Army renews effort to count contractors
In what amounts to a sweeping indictment of the downsizing strategy pursued by the Army in the 1990s, Army Secretary Thomas White has said contractor employees should not be off-limits to downsizing initiatives and has revived a controversial Army effort to count its contractor workforce.
In what amounts to a sweeping indictment of the downsizing strategy pursued by the Army in the 1990s, Army Secretary Thomas White has said contractor employees should not be off-limits to downsizing initiatives and has revived a controversial Army effort to count its contractor workforce.
But Angela Styles, the government's top procurement official, immediately questioned White's decision to restart the Army count, arguing the project has little to do with the private sector's ability to fulfill government contracts.
In a March 8 memorandum to Defense officials, White announced the Army is re-establishing a project to collect labor information from its contractors, including how many hours their employees work and who their customers are within the Army.

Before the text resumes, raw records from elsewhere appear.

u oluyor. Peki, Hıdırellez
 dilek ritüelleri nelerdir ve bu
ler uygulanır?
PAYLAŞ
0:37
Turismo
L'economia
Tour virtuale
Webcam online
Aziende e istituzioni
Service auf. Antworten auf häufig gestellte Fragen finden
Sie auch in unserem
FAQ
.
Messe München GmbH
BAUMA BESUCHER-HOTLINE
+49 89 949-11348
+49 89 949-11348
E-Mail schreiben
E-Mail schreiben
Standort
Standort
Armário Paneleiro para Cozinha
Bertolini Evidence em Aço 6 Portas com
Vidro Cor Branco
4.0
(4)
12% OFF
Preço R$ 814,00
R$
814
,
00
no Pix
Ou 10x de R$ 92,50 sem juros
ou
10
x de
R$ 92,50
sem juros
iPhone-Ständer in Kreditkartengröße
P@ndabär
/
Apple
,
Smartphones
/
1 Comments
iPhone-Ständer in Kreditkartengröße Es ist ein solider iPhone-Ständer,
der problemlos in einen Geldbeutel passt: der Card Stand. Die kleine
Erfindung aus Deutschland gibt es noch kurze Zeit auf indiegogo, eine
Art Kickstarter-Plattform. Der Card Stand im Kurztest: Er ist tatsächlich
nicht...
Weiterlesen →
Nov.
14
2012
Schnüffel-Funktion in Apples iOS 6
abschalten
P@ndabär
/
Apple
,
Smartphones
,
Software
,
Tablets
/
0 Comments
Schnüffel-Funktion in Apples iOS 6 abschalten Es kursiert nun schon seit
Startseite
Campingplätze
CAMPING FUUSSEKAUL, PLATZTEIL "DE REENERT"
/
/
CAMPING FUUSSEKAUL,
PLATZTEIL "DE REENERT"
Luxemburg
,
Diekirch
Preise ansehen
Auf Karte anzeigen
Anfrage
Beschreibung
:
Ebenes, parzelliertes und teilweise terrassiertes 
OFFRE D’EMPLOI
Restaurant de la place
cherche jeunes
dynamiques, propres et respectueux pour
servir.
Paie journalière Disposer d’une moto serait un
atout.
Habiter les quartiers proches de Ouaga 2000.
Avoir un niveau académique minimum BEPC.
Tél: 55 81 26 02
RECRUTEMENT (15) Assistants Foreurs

A previous version of the study was shut down last summer when officials at the Pentagon and the Office and Management and Budget found it violated federal rulemaking procedures.
The study is necessary to illuminate the scope and cost of the contractor workforce for Army planners at the departmental level, where budget and force reduction decisions are made, according to White. In the 1990s, the Army sharply cut its civilian and military ranks without considering whether the contractor workforce should also be downsized, he said.
From 1989 to 2001, the Army cut its civilian workforce by 44 percent and active military by 38 percent, according to John Anderson, assistant deputy for manpower management at the Army. Over the same period, the Army "slightly increased" the amount it spent on contractors, he said.
White's decision adds to a long-running debate over whether the size and composition of the contractor workforce should have any bearing on how the government manages its contracts with the private sector. Critics, including Styles, say contractors should be judged by their ability to fulfill a contract, not by how many employees they hire to do it.
"I may hire a lawn company to take care of my yard for a price of $50 a week," said Styles. "As long my lawn is properly maintained, I don't care if 20 people or one person performs the contract. As long as the private sector is delivering in terms of cost, quality, and delivery, why should we be expending scarce government resources to determine how many people the private sector engages to perform particular government contracts?"
But project supporters note that many contracts do not require contractors to work to a fixed price, and some contracts are issued without competition, meaning the government may not be getting the best deal on its contracts. "The vast majority of contracts are noncompetitive in the first place, " said Bill Johnson, legislative director for Rep. James Hansen, R-Utah, who supports the study. Incompatible procurement and accounting systems also make it difficult to pinpoint the true customer of contract services within the Army, which means the service has no way of knowing whether some contractors are performing duplicative work unless they report to the Army.
"This information will allow us to divest unnecessary, costly, or unsuitable contracted work, or duplicative in-house and contract efforts," said White. Styles did not say whether OMB would ask White to reconsider his decision.
Others were quick to praise White for reviving the study. "It takes guts to ask for greater transparency on the number of contractors," said Paul Light, a Brookings Institution scholar who has compiled several estimates of the federal contractor workforce. "There are an awful lot of people in this town who like to play 'hide the federal employee.' Our leaders are scared to tell the public how many people it really takes to deliver the federal government's mission."
But Stan Soloway, president of the Professional Services Council, a trade group representing contractors, suggested that White might not be aware of what the Army study seeks to accomplish.
"I'm not so certain he fully understands the ramifications of what he signed, and if he has been given the full picture to make a decision," he said.
Army planners believe the new study will be less burdensome on contractors than the previous effort. The service plans to pay contractors for reporting information and will only collect direct labor data for employees who work on a contract. In the previous study, the service asked contractors to report indirect data that captured overhead as well. Army officials hope to start collecting information later this year.
Mark Filteau, president of Johnson Controls, a Florida-based contractor, said the changes should make it fairly easy for contractors to comply with the study. "So long as the Army doesn't invent new categories or require cross-correlation from old contract categories to some new set of definitions, then there won't be a significant cost impact on new bids or current contracts," he said. While noting that contractors already report on a variety of topics to the government, Filteau praised the concept behind the study.
"Frankly, the Army ought to know what it is paying for contract labor," he said. "As a citizen, a taxpayer and an all-around fan of good management practice, I support what the Army is trying to do here."